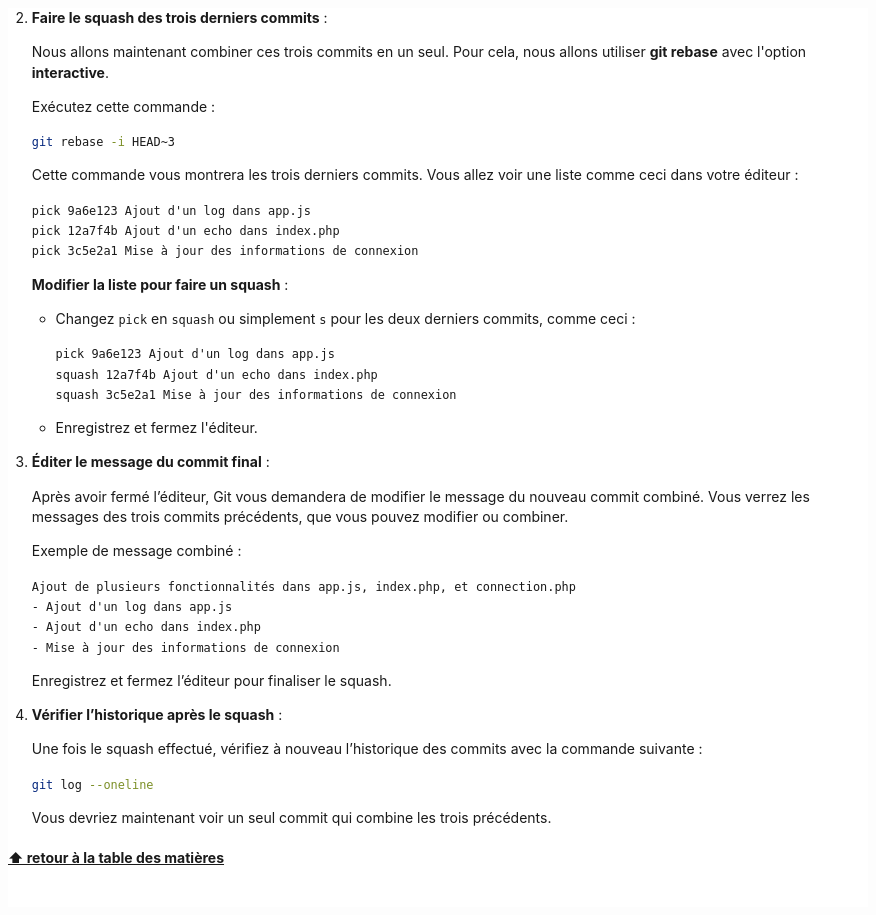 2. **Faire le squash des trois derniers commits** :

   Nous allons maintenant combiner ces trois commits en un seul. Pour cela, nous allons utiliser **git rebase** avec l'option **interactive**.

   Exécutez cette commande :
   ```bash
   git rebase -i HEAD~3
   ```

   Cette commande vous montrera les trois derniers commits. Vous allez voir une liste comme ceci dans votre éditeur :

   ```
   pick 9a6e123 Ajout d'un log dans app.js
   pick 12a7f4b Ajout d'un echo dans index.php
   pick 3c5e2a1 Mise à jour des informations de connexion
   ```

   **Modifier la liste pour faire un squash** :
   
   - Changez `pick` en `squash` ou simplement `s` pour les deux derniers commits, comme ceci :
     ```
     pick 9a6e123 Ajout d'un log dans app.js
     squash 12a7f4b Ajout d'un echo dans index.php
     squash 3c5e2a1 Mise à jour des informations de connexion
     ```

   - Enregistrez et fermez l'éditeur.

3. **Éditer le message du commit final** :

   Après avoir fermé l’éditeur, Git vous demandera de modifier le message du nouveau commit combiné. Vous verrez les messages des trois commits précédents, que vous pouvez modifier ou combiner.

   Exemple de message combiné :
   ```
   Ajout de plusieurs fonctionnalités dans app.js, index.php, et connection.php
   - Ajout d'un log dans app.js
   - Ajout d'un echo dans index.php
   - Mise à jour des informations de connexion
   ```

   Enregistrez et fermez l’éditeur pour finaliser le squash.

4. **Vérifier l’historique après le squash** :

   Une fois le squash effectué, vérifiez à nouveau l’historique des commits avec la commande suivante :

   ```bash
   git log --oneline
   ```

   Vous devriez maintenant voir un seul commit qui combine les trois précédents.

#### [⬆️ retour à la table des matières](#table-des-matieres)
<br/>
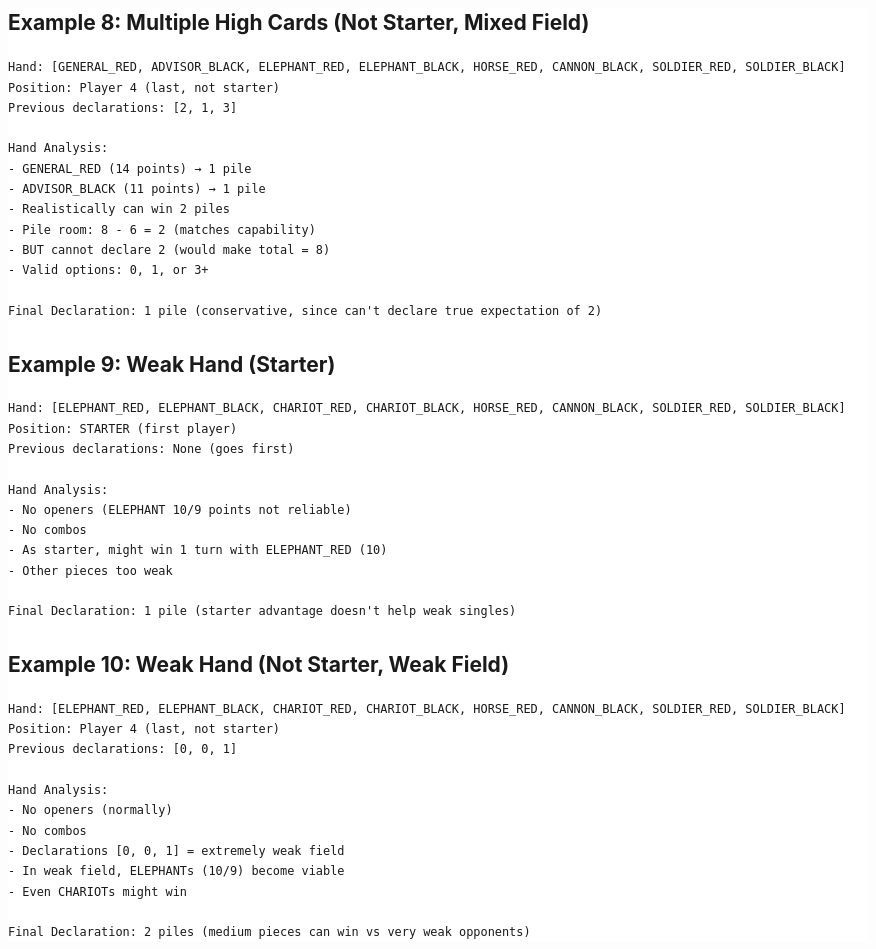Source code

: ## Example 8: Multiple High Cards (Not Starter, Mixed Field)
```
Hand: [GENERAL_RED, ADVISOR_BLACK, ELEPHANT_RED, ELEPHANT_BLACK, HORSE_RED, CANNON_BLACK, SOLDIER_RED, SOLDIER_BLACK]
Position: Player 4 (last, not starter)
Previous declarations: [2, 1, 3]

Hand Analysis:
- GENERAL_RED (14 points) → 1 pile
- ADVISOR_BLACK (11 points) → 1 pile
- Realistically can win 2 piles
- Pile room: 8 - 6 = 2 (matches capability)
- BUT cannot declare 2 (would make total = 8)
- Valid options: 0, 1, or 3+

Final Declaration: 1 pile (conservative, since can't declare true expectation of 2)
```

## Example 9: Weak Hand (Starter)
```
Hand: [ELEPHANT_RED, ELEPHANT_BLACK, CHARIOT_RED, CHARIOT_BLACK, HORSE_RED, CANNON_BLACK, SOLDIER_RED, SOLDIER_BLACK]
Position: STARTER (first player)
Previous declarations: None (goes first)

Hand Analysis:
- No openers (ELEPHANT 10/9 points not reliable)
- No combos
- As starter, might win 1 turn with ELEPHANT_RED (10)
- Other pieces too weak

Final Declaration: 1 pile (starter advantage doesn't help weak singles)
```

## Example 10: Weak Hand (Not Starter, Weak Field)
```
Hand: [ELEPHANT_RED, ELEPHANT_BLACK, CHARIOT_RED, CHARIOT_BLACK, HORSE_RED, CANNON_BLACK, SOLDIER_RED, SOLDIER_BLACK]
Position: Player 4 (last, not starter)
Previous declarations: [0, 0, 1]

Hand Analysis:
- No openers (normally)
- No combos
- Declarations [0, 0, 1] = extremely weak field
- In weak field, ELEPHANTs (10/9) become viable
- Even CHARIOTs might win

Final Declaration: 2 piles (medium pieces can win vs very weak opponents)
```
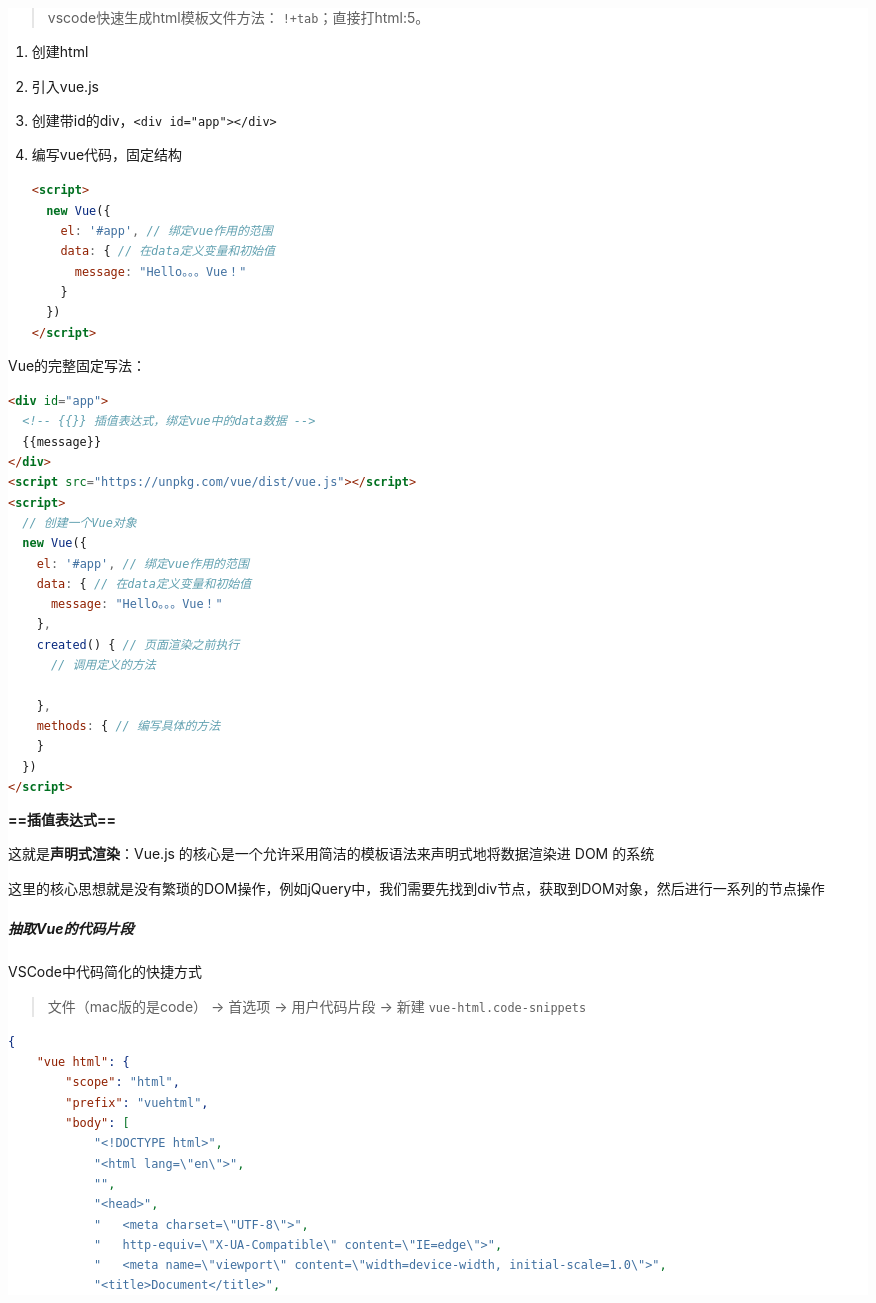 > vscode快速生成html模板文件方法： `!+tab`；直接打html:5。

1. 创建html
2. 引入vue.js
3. 创建带id的div，`<div id="app"></div>`
4. 编写vue代码，固定结构

   ```html
   <script>
     new Vue({
       el: '#app', // 绑定vue作用的范围
       data: { // 在data定义变量和初始值
         message: "Hello。。。Vue！"
       }
     })
   </script>
   ```

Vue的完整固定写法：

```html
<div id="app">
  <!-- {{}} 插值表达式，绑定vue中的data数据 -->
  {{message}}
</div>
<script src="https://unpkg.com/vue/dist/vue.js"></script>
<script>
  // 创建一个Vue对象
  new Vue({
    el: '#app', // 绑定vue作用的范围
    data: { // 在data定义变量和初始值
      message: "Hello。。。Vue！"
    },
    created() { // 页面渲染之前执行
      // 调用定义的方法

    },
    methods: { // 编写具体的方法
    }
  })
</script>
```

**==插值表达式==**

这就是**声明式渲染**：Vue.js 的核心是一个允许采用简洁的模板语法来声明式地将数据渲染进 DOM 的系统

这里的核心思想就是没有繁琐的DOM操作，例如jQuery中，我们需要先找到div节点，获取到DOM对象，然后进行一系列的节点操作

##### 抽取Vue的代码片段

VSCode中代码简化的快捷方式

> 文件（mac版的是code） -> 首选项 ->  用户代码片段 ->  新建 `vue-html.code-snippets`

```json
{
	"vue html": {
		"scope": "html",
		"prefix": "vuehtml",
		"body": [
			"<!DOCTYPE html>",
			"<html lang=\"en\">",
			"",
			"<head>",
			"	<meta charset=\"UTF-8\">",
			"	http-equiv=\"X-UA-Compatible\" content=\"IE=edge\">",
			"	<meta name=\"viewport\" content=\"width=device-width, initial-scale=1.0\">",
			"<title>Document</title>",
```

#### Prompt:
Return each line above word for word. Skip the pictures.

#### Output:
 2. **Faire le squash des trois derniers commits** :

   Nous allons maintenant combiner ces trois commits en un seul. Pour cela, nous allons utiliser **git rebase** avec l'option **interactive**.

   Exécutez cette commande :
   ```bash
   git rebase -i HEAD~3
   ```

   Cette commande vous montrera les trois derniers commits. Vous allez voir une liste comme ceci dans votre éditeur :

   ```
   pick 9a6e123 Ajout d'un log dans app.js
   pick 12a7f4b Ajout d'un echo dans index.php
   pick 3c5e2a1 Mise à jour des informations de connexion
   ```

   **Modifier la liste pour faire un squash** :
   
   - Changez `pick` en `squash` ou simplement `s` pour les deux derniers commits, comme ceci :
     ```
     pick 9a6e123 Ajout d'un log dans app.js
     squash 12a7f4b Ajout d'un echo dans index.php
     squash 3c5e2a1 Mise à jour des informations de connexion
     ```

   - Enregistrez et fermez l'éditeur.

3. **Éditer le message du commit final** :

   Après avoir fermé l’éditeur, Git vous demandera de modifier le message du nouveau commit combiné. Vous verrez les messages des trois commits précédents, que vous pouvez modifier ou combiner.

   Exemple de message combiné :
   ```
   Ajout de plusieurs fonctionnalités dans app.js, index.php, et connection.php
   - Ajout d'un log dans app.js
   - Ajout d'un echo dans index.php
   - Mise à jour des informations de connexion
   ```

   Enregistrez et fermez l’éditeur pour finaliser le squash.

4. **Vérifier l’historique après le squash** :

   Une fois le squash effectué, vérifiez à nouveau l’historique des commits avec la commande suivante :

   ```bash
   git log --oneline
   ```

   Vous devriez maintenant voir un seul commit qui combine les trois précédents.

#### [⬆️ retour à la table des matières](#table-des-matieres)
<br/>
Source code

: ## Example 8: Multiple High Cards (Not Starter, Mixed Field)
```
Hand: [GENERAL_RED, ADVISOR_BLACK, ELEPHANT_RED, ELEPHANT_BLACK, HORSE_RED, CANNON_BLACK, SOLDIER_RED, SOLDIER_BLACK]
Position: Player 4 (last, not starter)
Previous declarations: [2, 1, 3]

Hand Analysis:
- GENERAL_RED (14 points) → 1 pile
- ADVISOR_BLACK (11 points) → 1 pile
- Realistically can win 2 piles
- Pile room: 8 - 6 = 2 (matches capability)
- BUT cannot declare 2 (would make total = 8)
- Valid options: 0, 1, or 3+

Final Declaration: 1 pile (conservative, since can't declare true expectation of 2)
```

## Example 9: Weak Hand (Starter)
```
Hand: [ELEPHANT_RED, ELEPHANT_BLACK, CHARIOT_RED, CHARIOT_BLACK, HORSE_RED, CANNON_BLACK, SOLDIER_RED, SOLDIER_BLACK]
Position: STARTER (first player)
Previous declarations: None (goes first)

Hand Analysis:
- No openers (ELEPHANT 10/9 points not reliable)
- No combos
- As starter, might win 1 turn with ELEPHANT_RED (10)
- Other pieces too weak

Final Declaration: 1 pile (starter advantage doesn't help weak singles)
```

## Example 10: Weak Hand (Not Starter, Weak Field)
```
Hand: [ELEPHANT_RED, ELEPHANT_BLACK, CHARIOT_RED, CHARIOT_BLACK, HORSE_RED, CANNON_BLACK, SOLDIER_RED, SOLDIER_BLACK]
Position: Player 4 (last, not starter)
Previous declarations: [0, 0, 1]

Hand Analysis:
- No openers (normally)
- No combos
- Declarations [0, 0, 1] = extremely weak field
- In weak field, ELEPHANTs (10/9) become viable
- Even CHARIOTs might win

Final Declaration: 2 piles (medium pieces can win vs very weak opponents)
```
 > vscode快速生成html模板文件方法： `!+tab`；直接打html:5。

1. 创建html
2. 引入vue.js
3. 创建带id的div，`<div id="app"></div>`
4. 编写vue代码，固定结构

   ```html
   <script>
     new Vue({
       el: '#app', // 绑定vue作用的范围
       data: { // 在data定义变量和初始值
         message: "Hello。。。Vue！"
       }
     })
   </script>
   ```

Vue的完整固定写法：

```html
<div id="app">
  <!-- {{}} 插值表达式，绑定vue中的data数据 -->
  {{message}}
</div>
<script src="https://unpkg.com/vue/dist/vue.js"></script>
<script>
  // 创建一个Vue对象
  new Vue({
    el: '#app', // 绑定vue作用的范围
    data: { // 在data定义变量和初始值
      message: "Hello。。。Vue！"
    },
    created() { // 页面渲染之前执行
      // 调用定义的方法

    },
    methods: { // 编写具体的方法
    }
  })
</script>
```

**==插值表达式==**

这就是**声明式渲染**：Vue.js 的核心是一个允许采用简洁的模板语法来声明式地将数据渲染进 DOM 的系统

这里的核心思想就是没有繁琐的DOM操作，例如jQuery中，我们需要先找到div节点，获取到DOM对象，然后进行一系列的节点操作

##### 抽取Vue的代码片段

VSCode中代码简化的快捷方式

> 文件（mac版的是code） -> 首选项 ->  用户代码片段 ->  新建 `vue-html.code-snippets`

```json
{
	"vue html": {
		"scope": "html",
		"prefix": "vuehtml",
		"body": [
			"<!DOCTYPE html>",
			"<html lang=\"en\">",
			"",
			"<head>",
			"	<meta charset=\"UTF-8\">",
			"	http-equiv=\"X-UA-Compatible\" content=\"IE=edge\">",
			"	<meta name=\"viewport\" content=\"width=device-width, initial-scale=1.0\">",
			"<title>Document</title>",
```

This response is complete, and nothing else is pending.